Opened 5 weeks ago
Last modified 2 days ago
#35904 closed New feature
Speed up fixture loading by adding options bulk insert/create — at Version 3
Reported by: | JorisBenschop | Owned by: | |
---|---|---|---|
Component: | Testing framework | Version: | dev |
Severity: | Normal | Keywords: | |
Cc: | Triage Stage: | Unreviewed | |
Has patch: | yes | Needs documentation: | no |
Needs tests: | no | Patch needs improvement: | no |
Easy pickings: | no | UI/UX: | no |
Description (last modified by )
As per this forum discussion, I have created a patch to improve load times for the loaddata command under some circumstances.

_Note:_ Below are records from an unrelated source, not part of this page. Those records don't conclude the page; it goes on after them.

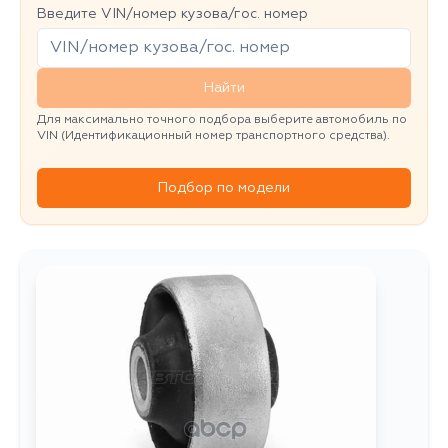
Введите VIN/номер кузова/гос. номер
Найти
Для максимально точного подбора выберите автомобиль по
VIN (Идентификационный номер транспортного средства).
Подбор по модели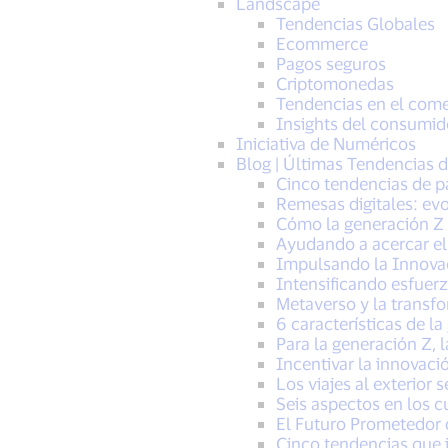
Landscape
Tendencias Globales
Ecommerce
Pagos seguros
Criptomonedas
Tendencias en el comer
Insights del consumido
Iniciativa de Numéricos
Blog | Últimas Tendencias d
Cinco tendencias de 
Remesas digitales: ev
Cómo la generación Z 
Ayudando a acercar el
Impulsando la Innovac
Intensificando esfuerz
Metaverso y la transfo
6 características de l
Para la generación Z, l
Incentivar la innovaci
Los viajes al exterior
Seis aspectos en los c
El Futuro Prometedor d
Cinco tendencias que 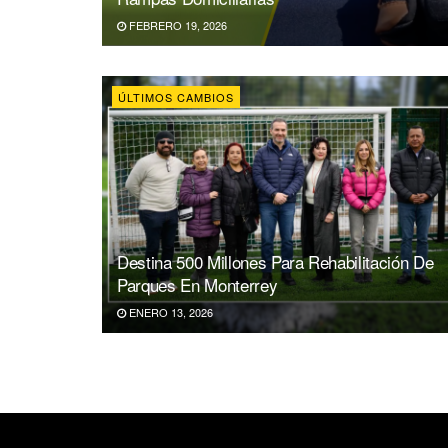
FEBRERO 19, 2026
ÚLTIMOS CAMBIOS
Destina 500 Millones Para Rehabilitación De
Parques En Monterrey
ENERO 13, 2026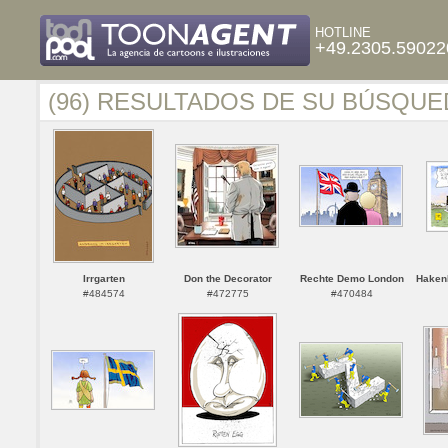
HOTLINE
+49.2305.59022
(96) RESULTADOS DE SU BÚSQUE
Irrgarten
Don the Decorator
Rechte Demo London
Hakenk
#484574
#472775
#470484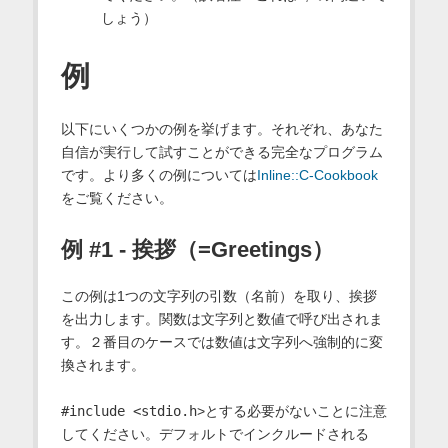
しょう）
例
以下にいくつかの例を挙げます。それぞれ、あなた
自信が実行して試すことができる完全なプログラム
です。より多くの例については
Inline::C-Cookbook
をご覧ください。
例 #1 - 挨拶（=Greetings）
この例は1つの文字列の引数（名前）を取り、挨拶
を出力します。関数は文字列と数値で呼び出されま
す。２番目のケースでは数値は文字列へ強制的に変
換されます。
#include <stdio.h
>とする必要がないことに注意
してください。デフォルトでインクルードされる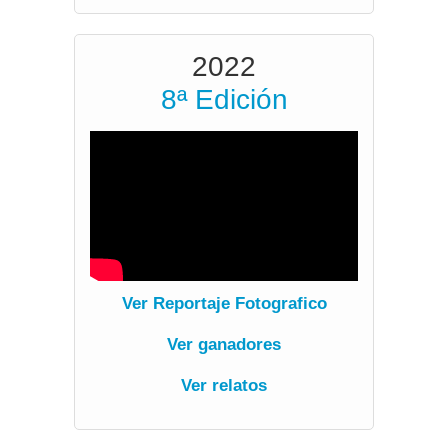
2022
8ª Edición
Ver Reportaje Fotografico
Ver ganadores
Ver relatos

Currently the “loaddata” management command uses the obj.save() method for each deserialized object within a fixture. This function first tries an UPDATE statement and, if that fails, tries an INSERT statement. By using the --force_insert a reduction of 50% of queries is achieved.

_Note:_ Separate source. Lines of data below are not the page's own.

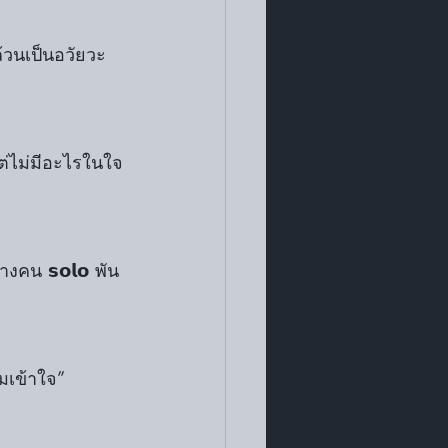
ฯลฯ ล้วนเป็นอวัยวะ
แต่ไม่มีอะไรในใจ
คน 𝘀𝗼𝗹𝗼 พัน
มเข้าใจ”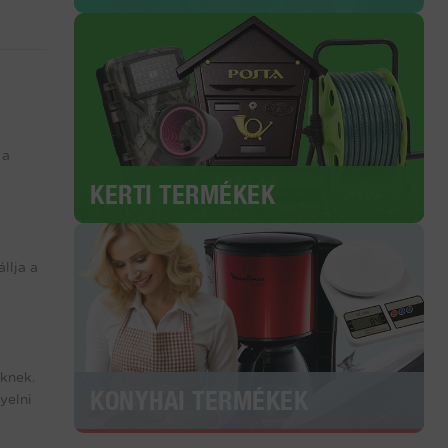
 a
KERTI TERMÉKEK
llja a
knek.
KONYHAI TERMÉKEK
yelni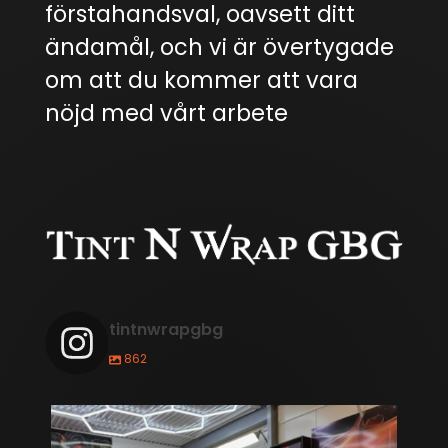
förstahandsval, oavsett ditt
ändamål, och vi är övertygade
om att du kommer att vara
nöjd med vårt arbete
tintnwrapgbg
862
BMW M3 Competition Frozen Blue!
🚗💥 Vi har
...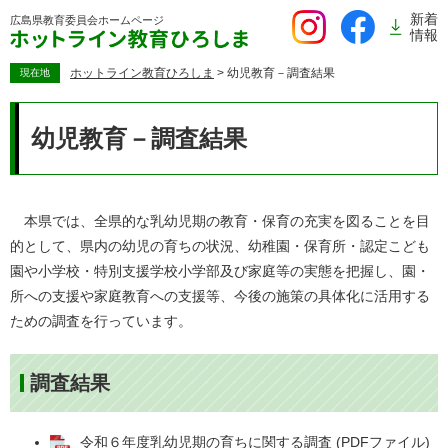
ペ
新着
広島県教育委員会
ホームページ
ー
情報
ジ
の
ホットライン教育ひろしま
>
幼児教育－調査結果
現在地
先
本
頭
文
幼児教育－調査結果
で
す。
本県では、全県的な乳幼児期の教育・保育の充実を図ることを目
的として、県内の幼児の育ちの状況、幼稚園・保育所・認定こども
園や小学校・特別支援学校小学部及び家庭等の実態を把握し、園・
所への支援や家庭教育への支援等、今後の施策の具体化に活用する
ための調査を行っています。
調査結果
令和６年度乳幼児期の育ちに関する調査 (PDFファイル)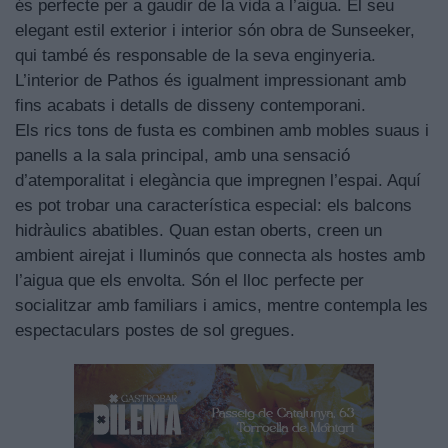
és perfecte per a gaudir de la vida a l’aigua. El seu
elegant estil exterior i interior són obra de Sunseeker,
qui també és responsable de la seva enginyeria.
L’interior de Pathos és igualment impressionant amb
fins acabats i detalls de disseny contemporani.
Els rics tons de fusta es combinen amb mobles suaus i
panells a la sala principal, amb una sensació
d’atemporalitat i elegància que impregnen l’espai. Aquí
es pot trobar una característica especial: els balcons
hidràulics abatibles. Quan estan oberts, creen un
ambient airejat i lluminós que connecta als hostes amb
l’aigua que els envolta. Són el lloc perfecte per
socialitzar amb familiars i amics, mentre contempla les
espectaculars postes de sol gregues.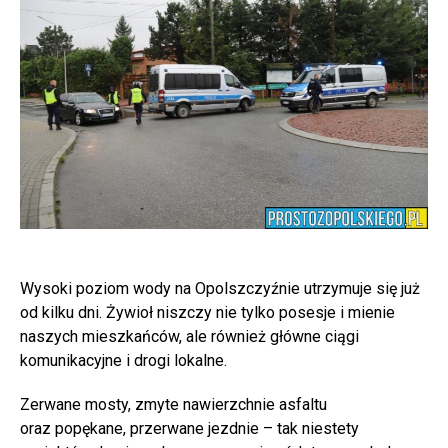
Wysoki poziom wody na Opolszczyźnie utrzymuje się już
od kilku dni. Żywioł niszczy nie tylko posesje i mienie
naszych mieszkańców, ale również główne ciągi
komunikacyjne i drogi lokalne.
Zerwane mosty, zmyte nawierzchnie asfaltu
oraz popękane, przerwane jezdnie – tak niestety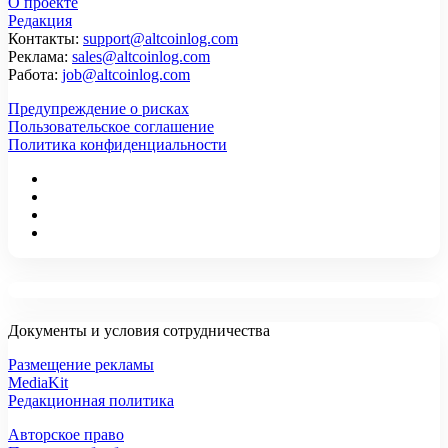
О проекте
Редакция
Контакты:
support@altcoinlog.com
Реклама:
sales@altcoinlog.com
Работа:
job@altcoinlog.com
Предупреждение о рисках
Пользовательское соглашение
Политика конфиденциальности
Документы и условия сотрудничества
Размещение рекламы
MediaKit
Редакционная политика
Авторское право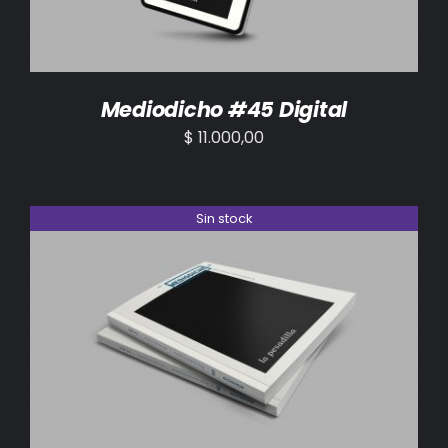
Mediodicho #45 Digital
$
11.000,00
Sin stock
DETALLES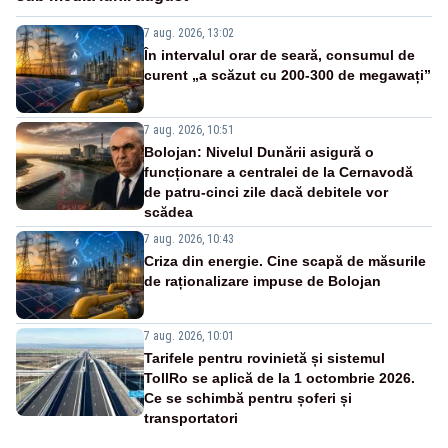
7 aug. 2026, 13:02
În intervalul orar de seară, consumul de
curent „a scăzut cu 200-300 de megawați”
7 aug. 2026, 10:51
Bolojan: Nivelul Dunării asigură o
funcționare a centralei de la Cernavodă
de patru-cinci zile dacă debitele vor
scădea
7 aug. 2026, 10:43
Criza din energie. Cine scapă de măsurile
de raționalizare impuse de Bolojan
7 aug. 2026, 10:01
Tarifele pentru rovinietă și sistemul
TollRo se aplică de la 1 octombrie 2026.
Ce se schimbă pentru șoferi și
transportatori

A second option is to use bulk_create for insertion of multiple records. This improves insertion speed by (n-1/n), or ~99% for insertion of 100 records.

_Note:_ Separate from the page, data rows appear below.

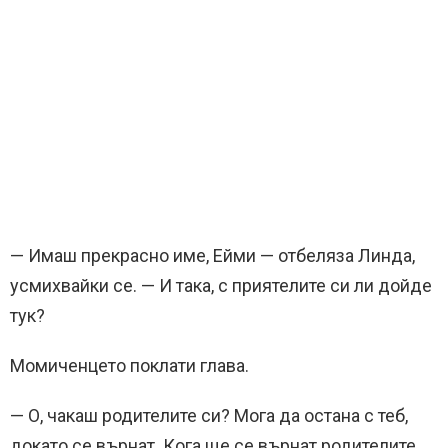
— Имаш прекрасно име, Ейми — отбеляза Линда,
усмихвайки се. — И така, с приятелите си ли дойде
тук?
Момиченцето поклати глава.
— О, чакаш родителите си? Мога да остана с теб,
докато се върнат. Кога ще се върнат родителите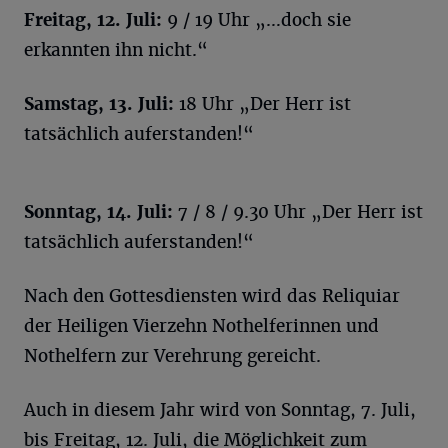
Freitag, 12. Juli:
9 / 19 Uhr „…doch sie
erkannten ihn nicht.“
Samstag, 13. Juli:
18 Uhr „Der Herr ist
tatsächlich auferstanden!“
Sonntag, 14. Juli:
7 / 8 / 9.30 Uhr „Der Herr ist
tatsächlich auferstanden!“
Nach den Gottesdiensten wird das Reliquiar
der Heiligen Vierzehn Nothelferinnen und
Nothelfern zur Verehrung gereicht.
Auch in diesem Jahr wird von Sonntag, 7. Juli,
bis Freitag, 12. Juli, die Möglichkeit zum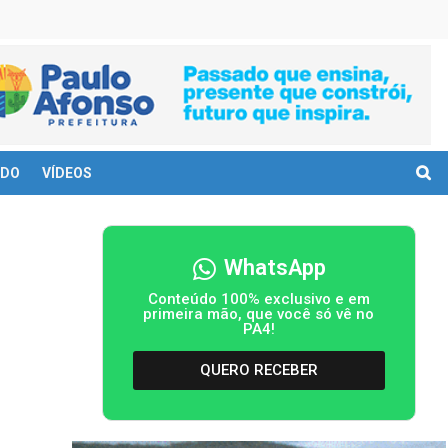
DO
VÍDEOS
WhatsApp
Conteúdo 100% exclusivo e em
primeira mão, que você só vê no
PA4!
QUERO RECEBER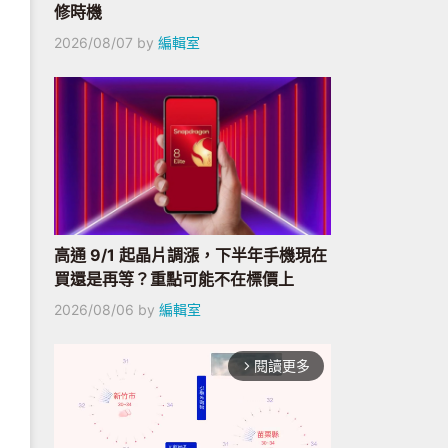
修時機
2026/08/07
by
編輯室
高通 9/1 起晶片調漲，下半年手機現在
買還是再等？重點可能不在標價上
2026/08/06
by
編輯室
閱讀更多
arrow_forward_ios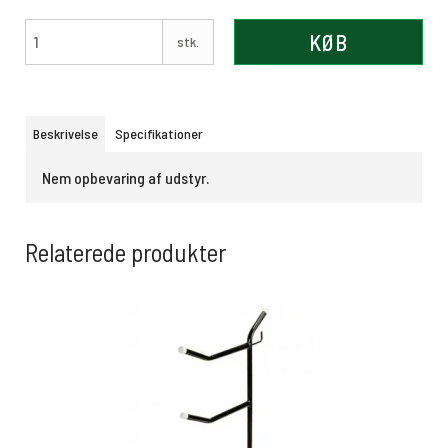
KØB
stk.
Beskrivelse
Specifikationer
Nem opbevaring af udstyr.
Relaterede produkter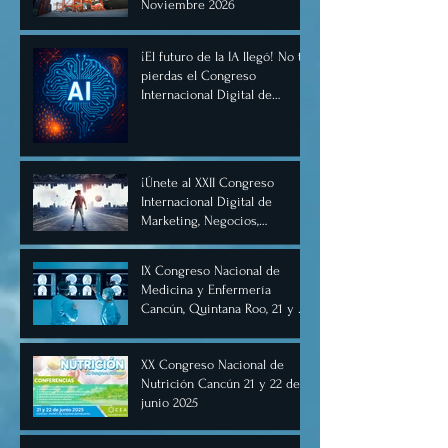
Noviembre 2026
¡El futuro de la IA llegó! No te
pierdas el Congreso
Internacional Digital de
Inteligencia Artificial
Diciembre 2025
¡Únete al XXII Congreso
Internacional Digital de
Marketing, Negocios,
Comercio Digital e
Inteligencia Artificial 2025, de
IX Congreso Nacional de
forma virtual!
Medicina y Enfermería
Cancún, Quintana Roo, 21 y 22
de junio de 2025.
XX Congreso Nacional de
Nutrición Cancún 21 y 22 de
junio 2025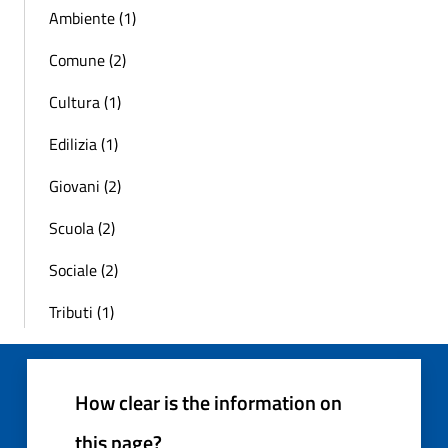
Ambiente (1)
Comune (2)
Cultura (1)
Edilizia (1)
Giovani (2)
Scuola (2)
Sociale (2)
Tributi (1)
How clear is the information on
this page?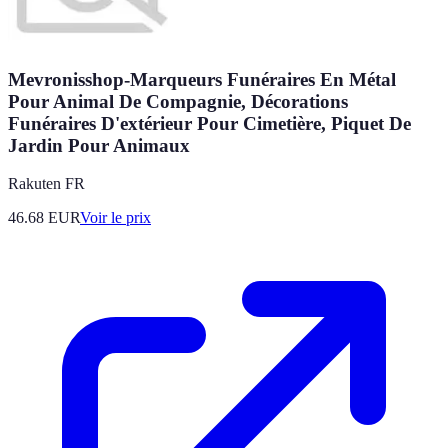
Mevronisshop-Marqueurs Funéraires En Métal
Pour Animal De Compagnie, Décorations
Funéraires D'extérieur Pour Cimetière, Piquet De
Jardin Pour Animaux
Rakuten FR
46.68
EUR
Voir le prix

These options are not meant to cover each use case, and therefore are set to optional.
Change History (3)
comment:1 by , 5 weeks ago
Resolution: | → wontfix |
---|---|
Status: | new → closed |
comment:2 by , 13 days ago
Summary: | Speed up fixture loading by bulk insert → Speed up fixture loading by adding options bulk insert/create |
---|---|
Type: | Uncategorized → New feature |
#35975 was a duplicate
Forum discussion: https://forum.djangoproject.com/t/feature-proposal-faster-fixture-loading-via-loaddata-command/36972
PR: https://github.com/django/django/pull/18889
comment:3 by , 13 days ago
Description: | modified (diff) |
---|---|
Has patch: | set |
Resolution: | wontfix |
Status: | closed → new |
Hello Joris,
This sounds interesting particularly given features like test case serialized rollbacks (which are quite slow) are based on top of model serialization. It would have to be a distinct option as
bulk_create
doesn't fire signals which some setup might require.Just like any new feature requests though they should be discussed on the forum to reach a consensus before being accepted. Given this is a performance related new feature I suggest your proposal come equipped with some details about what kind of improvements users should expect (profiles, benchmarks instead of solely claiming it's fairly inefficient) backed by step to reproduce as well as a PoC that properly deals with other features of serde framework such as natural keys and a plan on how to deal with backends that don't support
ignore_conflicts
. It might even be a good opportunity to augment our performance tracking system with serde benchmarks.It that's the case then sharing this code as a standalone package (e.g.
django-fast-loaddata
) might be a good way to get traction on the above.Assuming there is interest in moving forward we can then re-open this issue.